As a new generation enters the workforce, another begins to leave. For the construction industry, this can present challenges for contractors. The industry is struggling to retain new, young workers as an older generation of skilled craftsman start to leave the field.
According to the Skilled Labor Shortage study released by HomeAdvisor in February, 76% of construction business owners feel that it will be difficult to find new employees, despite plans to hire within the year. As housing currently represent 18% of U.S. economic activity, this is a huge hurdle as industry pros strive for success.
In the study, HomeAdvisor reports that labor shortages tend to be the highest for those in carpentry, sheet metal installation, concrete workers, electricians and equipment operators, even though jobs are available. Not only are employers looking for the help, but without an up and coming workforce, it can have great implications on the industry and the economy. This is not something to be taken lightly. The report states this is likely due to the younger generations not having a desire to enter the field.
A New Generation of Contractors
If statistically, the Millennial generation currently represents the largest working age group, where are they? This generation is shying away from entering the construction industry. HomeAdvisor credits the following factors:
- Negative industry stereotypes and perceptions
- Lack of exposure and education on trades
In a press release, Marianne Cusato, HomeAdvisor’s housing expert and professor of the practice at the University of Notre Dame’s School of Architecture, elaborated on ways she believes the industry can work towards gathering a younger, skilled workforce.
“By creating more educational resources such as mentorships and apprenticeships, there is a tremendous opportunity to expose younger generations to the benefits that come with being a successful craftsman and independent business owner,” Cusato said.
Understanding the Next Generation
If you’re looking to grow your business and retain young members of the workforce, there are plenty of things you can do to help bridge the generation gap. Here’s what you should know about Millennial workers.
Millennials value work/life balance flexibility more than generations past. They desire a career path that will allow them to juggle their many activities outside of work.
This new, social generation enjoys working and learning together. They’ll work the best in groups and desire to grow relationships with co-workers.
The Millennial generation was raised with constant, valuable feedback. This trait has followed them into adulthood, with many workers needing feedback and reassurance on their work.
This generation likely saw the start of the Internet, then watched it grow and become a vital communication tool. They’re likely to know the latest apps and have plenty of information at their fingertips.
Eager to Learn
Millennials love to do jobs with purpose. If given a new task, they want to learn about it and know why it must be accomplished.
With this in mind, consider your approach to your Millennial employees and what generational differences you may be experiencing. Additionally, keep these differences in mind as you begin to hire new workers.
Leadership & Mentorship
It’s stated in the HomeAdvisor study, but what the next generation of skilled laborers need is leaders and mentors to help educate and train the next generation. The study says that the biggest thing Millennials are looking for in their careers is professional encouragement through development, mentorships, family support and apprenticeships.

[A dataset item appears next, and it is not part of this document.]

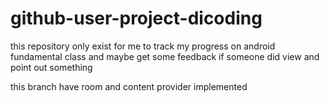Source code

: # github-user-project-dicoding
this repository only exist for me to track my progress on android fundamental class and maybe get some feedback if someone did view and point out something

this branch have room and content provider implemented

Effective leadership matters. Though you have plenty to do on the job site, be aware of how you’re leading those who work with you. Here are some good leadership traits:
Mentorship is critical to reversing the shifts in the industry. As a mentor, you can pass down your expertise to the younger generation. By taking time to invest, you can build relationships and trust with your workers. Think about how you learned your trade and share your experiences with those entering the field. Listen to them about challenges and questions they may have. You’ll likely have “been there and done that” wisdom to share. You may even learn something new as well.
As an experienced pro, you have the ability to help change the skilled labor shortage. In the short term, you’ll see your business succeed. Long term, you’ll continue to invest in a trade and a new generation who will hopefully teach generations to come.